Expressing our level of confidence also invites people to be our collaborators. As I said, most of us don’t live our lives in poker rooms, where it is more socially acceptable to challenge a peer who expresses an opinion we believe to be inaccurate to a wager. Outside of the poker room, when we declare something as 100% fact, others might be reluctant to offer up new and relevant information that would inform our beliefs for two reasons. First, they might be afraid they are wrong and so won’t speak up, worried they will be judged for that, by us or themselves. Second, even if they are very confident their information is high quality, they might be afraid of making us feel bad or judged. By saying, “I’m 80%” and thereby communicating we aren’t sure, we open the door for others to tell us what they know. They realize they can contribute without having to confront us by saying or implying, “You’re wrong.” Admitting we are not sure is an invitation for help in refining our beliefs, and that will make our beliefs much more accurate over time as we are more likely to gather relevant information.

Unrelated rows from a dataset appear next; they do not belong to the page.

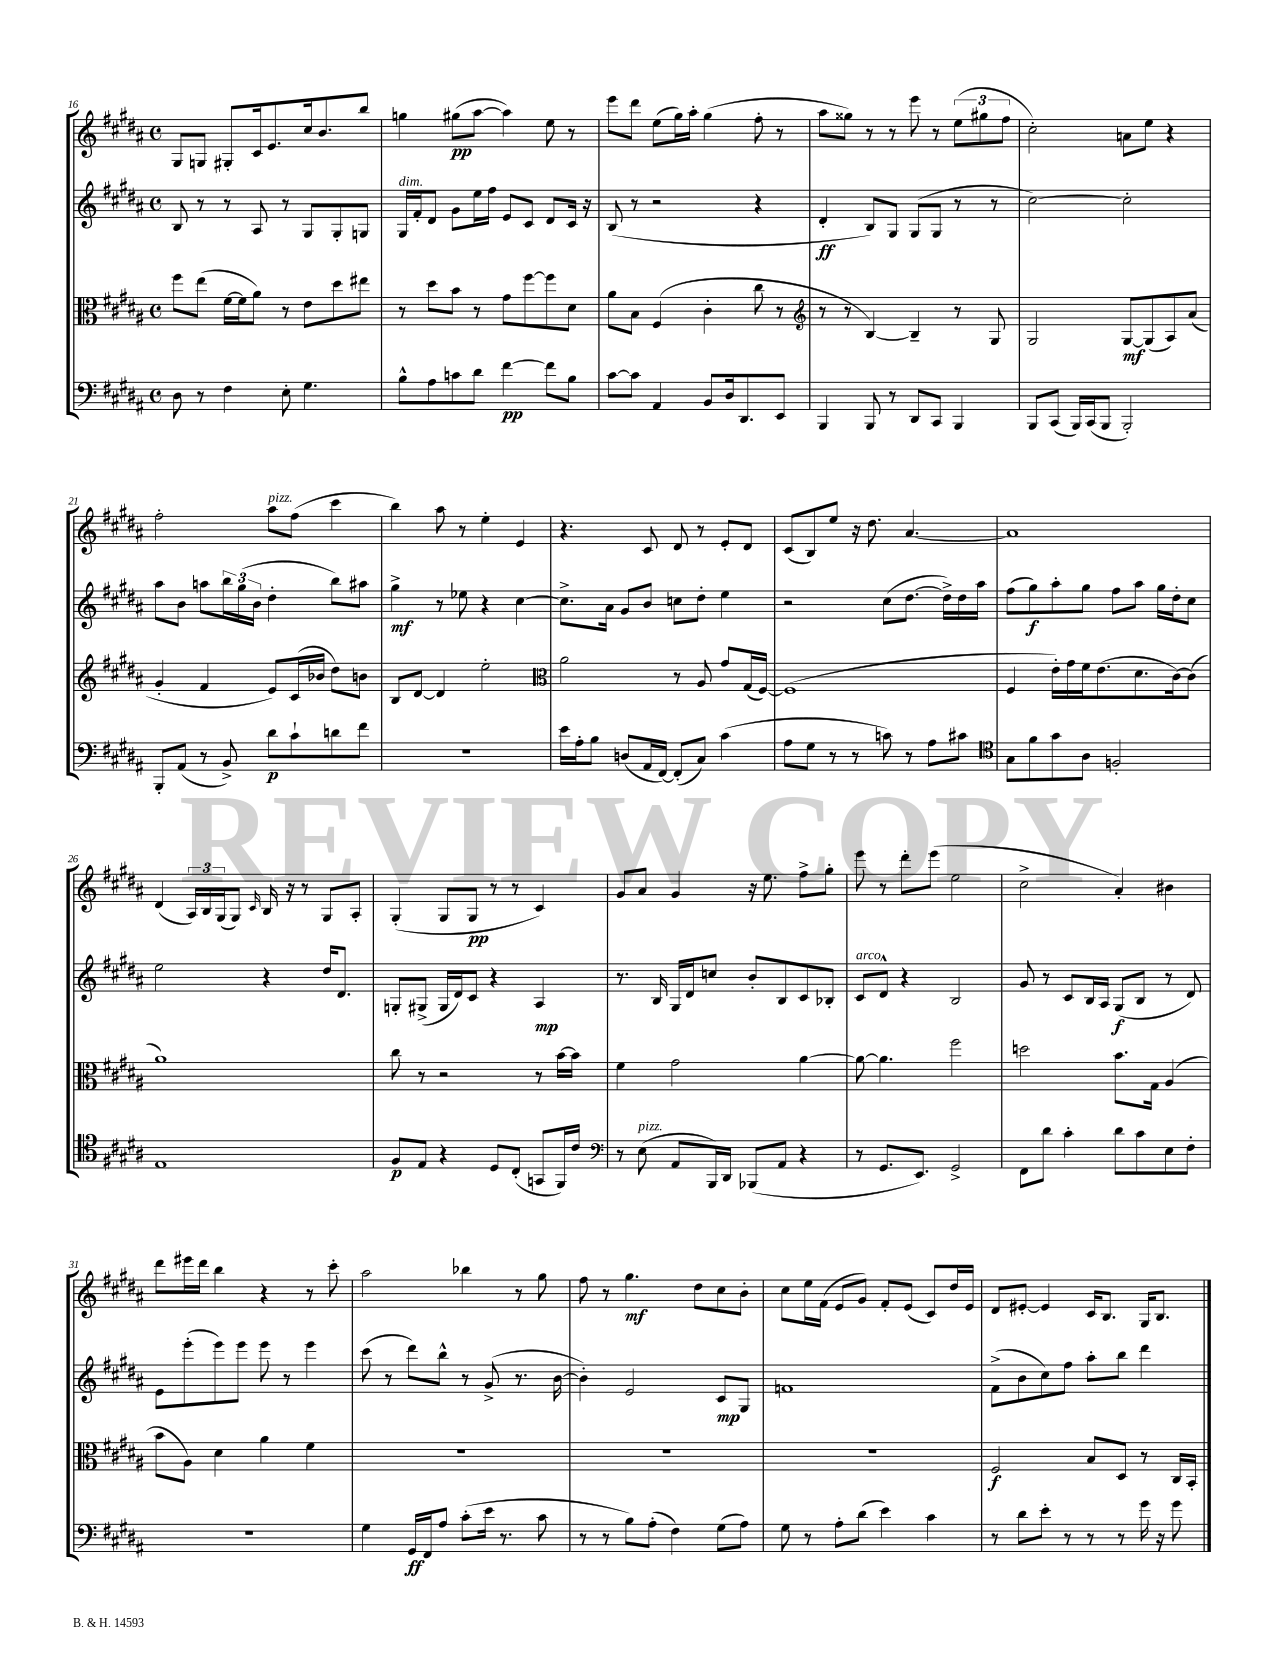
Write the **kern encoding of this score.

**kern	**dynam	**kern	**dynam	**kern	**dynam	**kern	**dynam
*part4	*part4	*part3	*part3	*part2	*part2	*part1	*part1
*staff4	*staff4	*staff3	*staff3	*staff2	*staff2	*staff1	*staff1
*clefF4	*	*clefC3	*	*clefG2	*	*clefG2	*
*k[f#c#g#d#a#]	*	*k[f#c#g#d#a#]	*	*k[f#c#g#d#a#]	*	*k[f#c#g#d#a#]	*
*M4/4	*	*M4/4	*	*M4/4	*	*M4/4	*
*met(c)	*	*met(c)	*	*met(c)	*	*met(c)	*
=16	=16	=16	=16	=16	=16	=16	=16
8D#\	.	8ff#\L	.	8B/	.	8G#/L	.
8r	.	(8ee\J	.	8r	.	8Gn/J	.
4F#\	.	[16f#\LL	.	8r	.	8G#X'/L	.
.	.	16f#\J]	.	.	.	.	.
.	.	8a#\J)	.	8A#/	.	16c#/k	.
.	.	.	.	.	.	8.e/	.
8E'\	.	8r	.	8r	.	.	.
4.G#\	.	8e\L	.	8G#/L	.	16cc#/k	.
.	.	.	.	.	.	8.b/	.
.	.	8dd#\	.	8G#'/	.	.	.
.	.	8ee#X\J	.	8Gn/J	.	8bb/J	.
=17	=17	=17	=17	=17	=17	=17	=17
!	!	!	!	!LO:TX:a:i:t=dim.	!	!	!
8B^^\L	.	8r	.	16G#/LL	.	4ggn\	.
.	.	.	.	16f#'/J	.	.	.
8A#\	.	8dd#\L	.	8d#/J	.	.	.
8cn\	.	8b\J	.	8g#\L	.	(8gg#X\L	pp
8d#\J	.	8r	.	16ee\L	.	[8aa#\J	.
.	.	.	.	16ff#\JJ	.	.	.
[4f#\	pp	8g#\L	.	8e/L	.	4aa#\])	.
.	.	[8ff#\	.	8c#/J	.	.	.
8f#\L]	.	8ff#\]	.	8d#/L	.	8ee\	.
8B\J	.	8d#\J	.	16c#/Jk	.	8r	.
.	.	.	.	16r	.	.	.
=18	=18	=18	=18	=18	=18	=18	=18
[8c#\L	.	8a#\L	.	(8B/	.	8eee\L	.
8c#\J]	.	8B\J	.	8r	.	8ddd#\J	.
4AA#/	.	(4F#/	.	2r	.	(8ee\L	.
.	.	.	.	.	.	16gg#\L)	.
.	.	.	.	.	.	16aa#'\JJ	.
8BB/L	.	4c#'\	.	.	.	(4gg#\	.
16D#/k	.	.	.	.	.	.	.
8.DD#/	.	.	.	.	.	.	.
.	.	8cc#\	.	4r	.	8ff#'\	.
8EE/J	.	8r	.	.	.	8r	.
=19	=19	=19	=19	=19	=19	=19	=19
*	*	*clefG2	*	*	*	*	*
4BBB/	.	8r	.	4d#'/	ff	8aa#\L	.
.	.	8r	.	.	.	8gg##X\J)	.
8BBB/	.	[4B/)	.	8B/L)	.	8r	.
8r	.	.	.	8G#/J	.	8r	.
8DD#/L	.	4B~/]	.	(8G#/L	.	8eee\	.
8CC#/J	.	.	.	8G#/J	.	8r	.
4BBB/	.	8r	.	8r	.	(12ee\L	.
.	.	.	.	.	.	12gg#X\	.
.	.	8G#/	.	8r	.	.	.
.	.	.	.	.	.	12ff#\J	.
=20	=20	=20	=20	=20	=20	=20	=20
8BBB/L	.	2G#/	.	[2cc#\)	.	2cc#'\)	.
(8CC#/J	.	.	.	.	.	.	.
16BBB/LL)	.	.	.	.	.	.	.
(16CC#/J	.	.	.	.	.	.	.
8BBB/J	.	.	.	.	.	.	.
2BBB'/)	.	[8G#/L	mf	2cc#'\]	.	8an\L	.
.	.	(8G#/]	.	.	.	8ee\J	.
.	.	8A#/)	.	.	.	4r	.
.	.	(8a#/J	.	.	.	.	.
!!LO:LB:g=z
=21	=21	=21	=21	=21	=21	=21	=21
8BBB'/L	.	4g#'/	.	8aa#\L	.	2ff#'\	.
(8AA#/J	.	.	.	8b\J	.	.	.
8r	.	4f#/	.	8aan\L	.	.	.
8BB^/)	.	.	.	24bb\L	.	.	.
.	.	.	.	(24gg#\	.	.	.
.	.	.	.	24b\JJ	.	.	.
!	!	!	!	!	!	!LO:TX:a:i:t=pizz.	!
8d#\L	p	8e/L)	.	4dd#'\	.	8aa#\L	.
8c#`\	.	(16c#/L	.	.	.	(8ff#\J	.
.	.	16b-X/JJ	.	.	.	.	.
8dn\	.	8dd#\L)	.	8bb\L)	.	4ccc#\	.
8f#\J	.	8bn\J	.	8aa#X\J	.	.	.
=22	=22	=22	=22	=22	=22	=22	=22
1r	.	8B/L	.	4gg#^\	mf	4bb\)	.
.	.	[8d#/J	.	.	.	.	.
.	.	4d#/]	.	8r	.	8aa#\	.
.	.	.	.	8ee-X\	.	8r	.
.	.	2ee'\	.	4r	.	4ee'\	.
.	.	.	.	[4cc#\	.	4e/	.
=23	=23	=23	=23	=23	=23	=23	=23
*	*	*clefC3	*	*	*	*	*
16e\LL	.	2a#\	.	8.cc#^\L]	.	4.r	.
16A#'\J	.	.	.	.	.	.	.
8B\J	.	.	.	.	.	.	.
.	.	.	.	16a#\Jk	.	.	.
(8Dn/L	.	.	.	8g#/L	.	.	.
16AA#/L	.	.	.	8b/J	.	8c#/	.
[16FF#/JJ)	.	.	.	.	.	.	.
(8FF#'/L]	.	8r	.	8ccn\L	.	8d#/	.
8C#/J)	.	8A#/	.	8dd#'\J	.	8r	.
(4c#\	.	8g#/L	.	4ee\	.	8e'/L	.
.	.	(16G#/L	.	.	.	8d#/J	.
.	.	[16F#/JJ)	.	.	.	.	.
=24	=24	=24	=24	=24	=24	=24	=24
8A#\L	.	(1F#]	.	2r	.	(8c#/L	.
8G#\J	.	.	.	.	.	8B/)	.
8r	.	.	.	.	.	8ee/J	.
8r	.	.	.	.	.	16r	.
.	.	.	.	.	.	8.dd#\	.
8cn\)	.	.	.	(8cc#\L	.	.	.
8r	.	.	.	[8.dd#\J	.	[4.a#/	.
8A#\L	.	.	.	.	.	.	.
.	.	.	.	16dd#^\LL])	.	.	.
8c#X\J	.	.	.	16dd#\	.	.	.
.	.	.	.	16aa#\JJ	.	.	.
=25	=25	=25	=25	=25	=25	=25	=25
*clefC4	*	*	*	*	*	*	*
8G#\L	.	4F#/	.	(8ff#\L	.	1a#]	.
8f#\	.	.	.	8gg#\)	f	.	.
8g#\	.	16e'\LL)	.	8aa#'\	.	.	.
.	.	16g#\	.	.	.	.	.
8A#\J	.	16f#\J	.	8gg#\J	.	.	.
.	.	(8.e\	.	.	.	.	.
2Fn'/	.	.	.	8ff#\L	.	.	.
.	.	8.d#\	.	8aa#\J	.	.	.
.	.	.	.	16gg#\LL	.	.	.
.	.	[16c#\k)	.	16dd#'\J	.	.	.
.	.	(8c#\J]	.	8cc#\J	.	.	.
!!LO:LB:g=z
=26	=26	=26	=26	=26	=26	=26	=26
1E	.	1a#)	.	2ee\	.	(4d#/	.
.	.	.	.	.	.	24A#/LL)	.
.	.	.	.	.	.	24B/	.
.	.	.	.	.	.	(24G#/J	.
.	.	.	.	.	.	8G#/J)	.
.	.	.	.	.	.	16qqc#/	.
.	.	.	.	4r	.	16B/	.
.	.	.	.	.	.	16r	.
.	.	.	.	.	.	8r	.
.	.	.	.	16dd#/KL	.	8G#/L	.
.	.	.	.	8.d#/J	.	.	.
.	.	.	.	.	.	8A#'/J	.
=27	=27	=27	=27	=27	=27	=27	=27
8F#/L	p	8cc#\	.	8Gn'/L	.	(4G#'/	.
8E/J	.	8r	.	(8G#X^/J	.	.	.
4r	.	2r	.	16G#/LL	.	8G#/L	.
.	.	.	.	16d#/J)	.	.	.
.	.	.	.	8c#/J	.	8G#/J	pp
8D#/L	.	.	.	4r	.	8r	.
(8C#'/J	.	.	.	.	.	8r	.
8GGn/L	.	8r	.	4A#/	mp	4c#/)	.
16FF#/L)	.	[16b\LL	.	.	.	.	.
16c#/JJ	.	16b\JJ]	.	.	.	.	.
=28	=28	=28	=28	=28	=28	=28	=28
*clefF4	*	*	*	*	*	*	*
8r	.	4f#\	.	8.r	.	8g#/L	.
!LO:TX:a:i:t=pizz.	!	!	!	!	!	!	!
(8E\	.	.	.	.	.	8a#/J	.
.	.	.	.	16B/	.	.	.
8AA#/L	.	2g#\	.	16G#/LL	.	4g#/	.
.	.	.	.	16d#/J	.	.	.
16BBB/L)	.	.	.	8ccn/J	.	.	.
16DD#/JJ	.	.	.	.	.	.	.
(8BBB-X/L	.	.	.	8b'/L	.	16r	.
.	.	.	.	.	.	8.ee\	.
8AA#/J	.	.	.	8B/	.	.	.
4r	.	[4a#\	.	8c#/	.	8ff#^\L	.
.	.	.	.	8B-X'/J	.	8gg#'\J	.
=29	=29	=29	=29	=29	=29	=29	=29
!	!	!	!	!LO:TX:a:i:t=arco	!	!	!
8r	.	8a#\_	.	8c#/L	.	8eee\	.
8.GG#/L	.	4.a#\]	.	8d#^^/J	.	8r	.
.	.	.	.	4r	.	8ddd#'\L	.
8.EE/J)	.	.	.	.	.	.	.
.	.	.	.	.	.	(8eee\J	.
2GG#^/	.	2ff#\	.	2B/	.	2ee\	.
=30	=30	=30	=30	=30	=30	=30	=30
8FF#\L	.	2ddn\	.	8g#/	.	2cc#^\	.
8d#\J	.	.	.	8r	.	.	.
4c#'\	.	.	.	8c#/L	.	.	.
.	.	.	.	16B/L	.	.	.
.	.	.	.	16A#/JJ	.	.	.
8d#\L	.	8.b\L	.	(8G#/L	f	4a#'/)	.
8c#\	.	.	.	8B/J	.	.	.
.	.	16G#\Jk	.	.	.	.	.
8E\	.	(4A#/	.	8r	.	4b#X\	.
8F#'\J	.	.	.	8d#/)	.	.	.
!!LO:LB:g=z
=31	=31	=31	=31	=31	=31	=31	=31
1r	.	8b\L	.	8e\L	.	8ddd#\L	.
.	.	8A#\J)	.	(8eee'\	.	16eee#X\L	.
.	.	.	.	.	.	16ddd#\JJ	.
.	.	4d#\	.	8eee\)	.	4bb\	.
.	.	.	.	8eee\J	.	.	.
.	.	4a#\	.	8eee\	.	4r	.
.	.	.	.	8r	.	.	.
.	.	4f#\	.	4eee\	.	8r	.
.	.	.	.	.	.	8ccc#'\	.
=32	=32	=32	=32	=32	=32	=32	=32
4G#\	.	1r	.	(8ccc#\	.	2aa#\	.
.	.	.	.	8r	.	.	.
16GG#/LL	ff	.	.	8ddd#\L)	.	.	.
16FF#/J	.	.	.	.	.	.	.
8A#/J	.	.	.	8bb^^\J	.	.	.
(8c#'\L	.	.	.	8r	.	4bb-X\	.
16e\Jk	.	.	.	(8g#^/	.	.	.
8.r	.	.	.	.	.	.	.
.	.	.	.	8.r	.	8r	.
8c#\	.	.	.	.	.	8gg#\	.
.	.	.	.	[16b\	.	.	.
=33	=33	=33	=33	=33	=33	=33	=33
8r	.	1r	.	4b'\])	.	8ff#\	.
8r	.	.	.	.	.	8r	.
8B\L)	.	.	.	2e/	.	4.gg#\	mf
(8A#'\J	.	.	.	.	.	.	.
4F#\)	.	.	.	.	.	.	.
.	.	.	.	.	.	8dd#\L	.
(8G#\L	.	.	.	8c#/L	mp	8cc#\	.
8A#\J)	.	.	.	8G#/J	.	8b'\J	.
=34	=34	=34	=34	=34	=34	=34	=34
8G#\	.	1r	.	1fn	.	8cc#\L	.
8r	.	.	.	.	.	16ee\L	.
.	.	.	.	.	.	(16f#\JJ	.
8A#'\L	.	.	.	.	.	8e/L	.
(8d#\J	.	.	.	.	.	8g#/J)	.
4e\)	.	.	.	.	.	8f#'/L	.
.	.	.	.	.	.	(8e/J	.
4c#\	.	.	.	.	.	8c#/L)	.
.	.	.	.	.	.	16dd#/L	.
.	.	.	.	.	.	16e/JJ	.
=35	=35	=35	=35	=35	=35	=35	=35
8r	.	2F#/	f	(8f#^\L	.	8d#/L	.
8d#\L	.	.	.	8b\	.	[8e#X'/J	.
8e'\J	.	.	.	8cc#\)	.	4e#/]	.
8r	.	.	.	8ff#\J	.	.	.
8r	.	8B/L	.	8aa#'\L	.	16c#/KL	.
.	.	.	.	.	.	8.B/J	.
8r	.	8D#/J	.	8bb\J	.	.	.
16g#\	.	8r	.	4ddd#\	.	16G#/KL	.
16r	.	.	.	.	.	8.B/J	.
8g#\	.	16C#/LL	.	.	.	.	.
.	.	16BB'/JJ	.	.	.	.	.
==	==	==	==	==	==	==	==
*-	*-	*-	*-	*-	*-	*-	*-
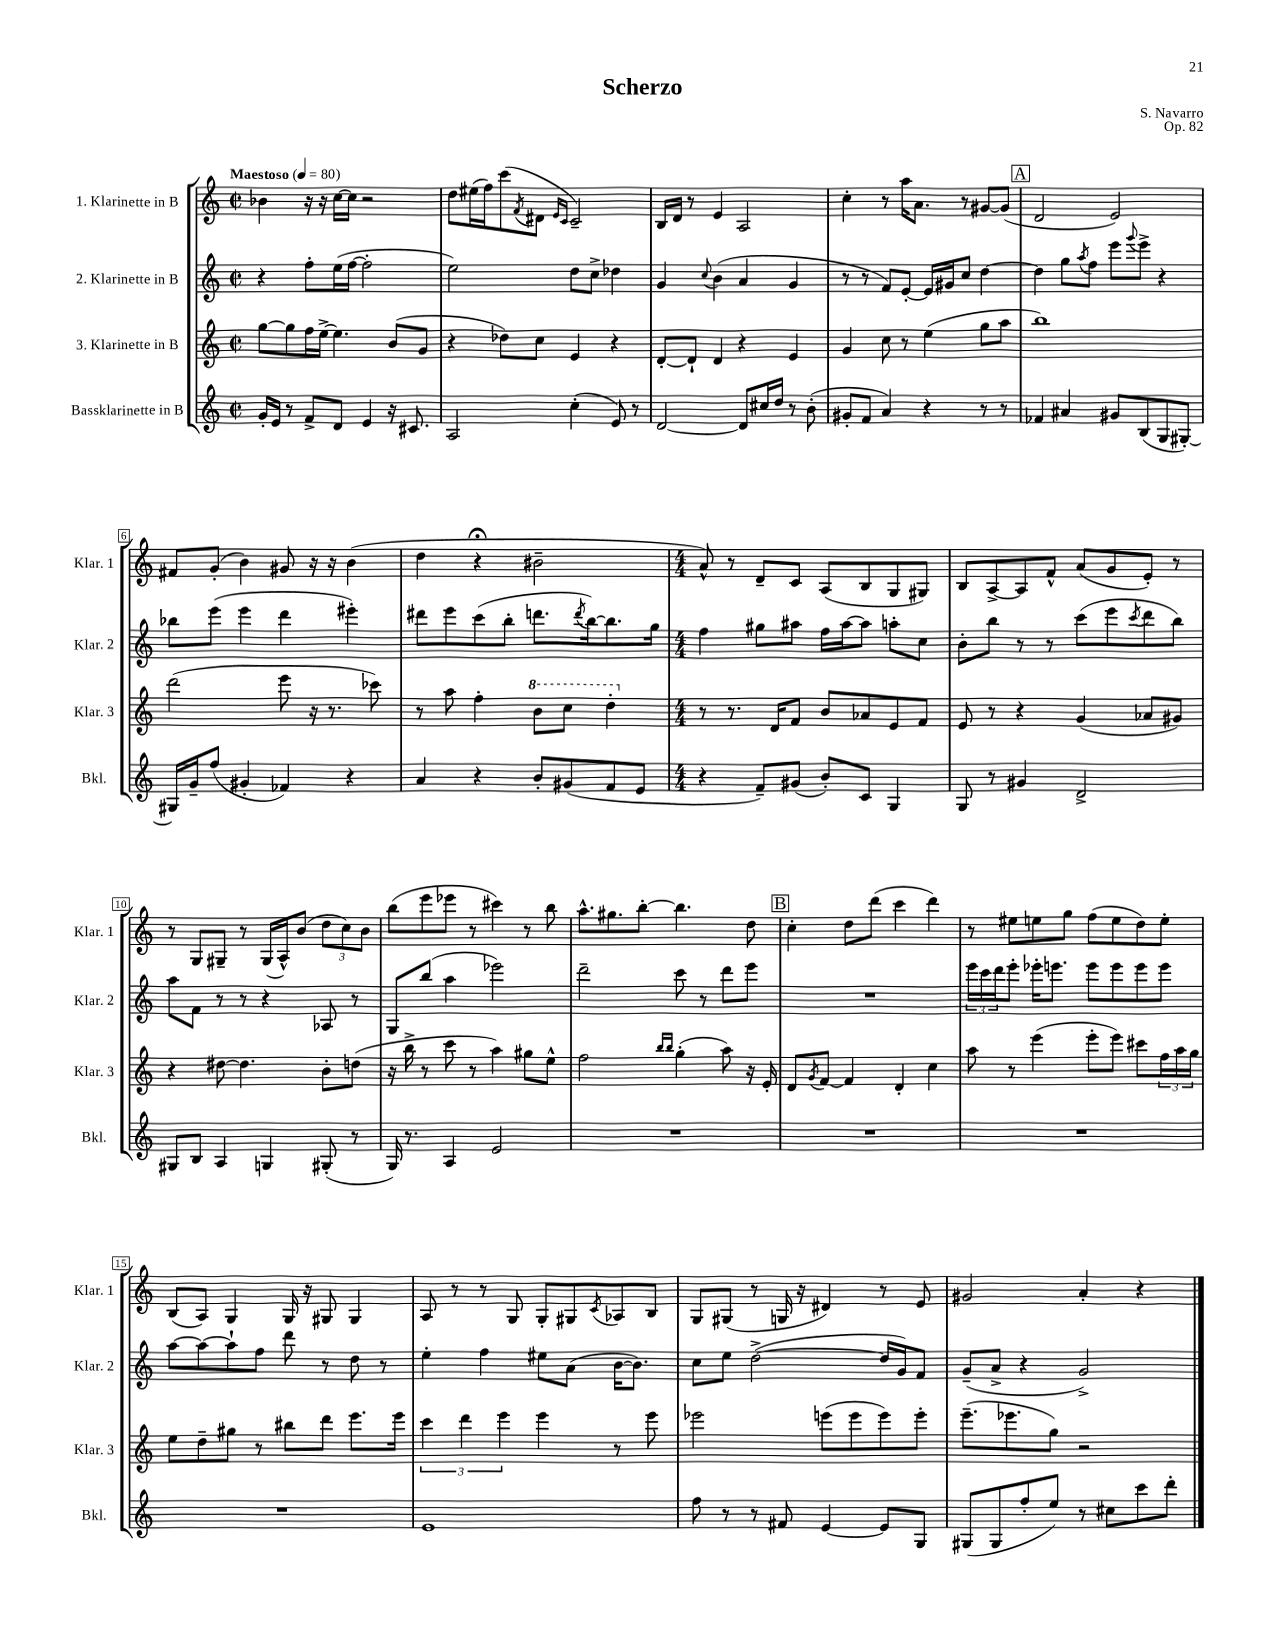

Expressing our beliefs this way also serves our listeners. We know that our default is to believe what we hear, without vetting the information too carefully. If we communicate to our listeners that we are not 100% on what we are saying, they are less likely to walk away having been infected by our beliefs. Expressing the belief as uncertain signals to our listeners that the belief needs further vetting, that step three is still in progress.
When scientists publish results of experiments, they share with the rest of their community their methods of gathering and analyzing the data, the data itself, and their confidence in that data. That makes it possible for others to assess the quality of the information being presented, systematized through peer review before publication. Confidence in the results is expressed through both p-values, the probability one would expect to get the result that was actually observed (akin to declaring your confidence on a scale of zero to ten), and confidence intervals (akin to declaring ranges of plausible alternatives). Scientists, by institutionalizing the expression of uncertainty, invite their community to share relevant information and to test and challenge the results and explanations. The information that gets shared back might confirm, disconfirm, or refine published hypotheses. The goal is to advance knowledge rather than affirm what we already believe. This is why science advances at a fast clip.*
By communicating our own uncertainty when sharing beliefs with others, we are inviting the people in our lives to act like scientists with us. This advances our beliefs at a faster clip because we miss out on fewer opportunities to get new information, information that would help us to calibrate the beliefs we have.
Acknowledging that decisions are bets based on our beliefs, getting comfortable with uncertainty, and redefining right and wrong are integral to a good overall approach to decision-making. But I don’t expect that, having dumped all these concepts in your lap, you should somehow know the best way to use them. These patterns are so engrained in our thinking that it takes more than knowing the problem or even having the right outlook to overcome the irrationalities that hold us back. What I’ve done so far, really, is identify the target; now that we are facing the right direction, thinking in bets is a tool to be somewhat better at hitting it.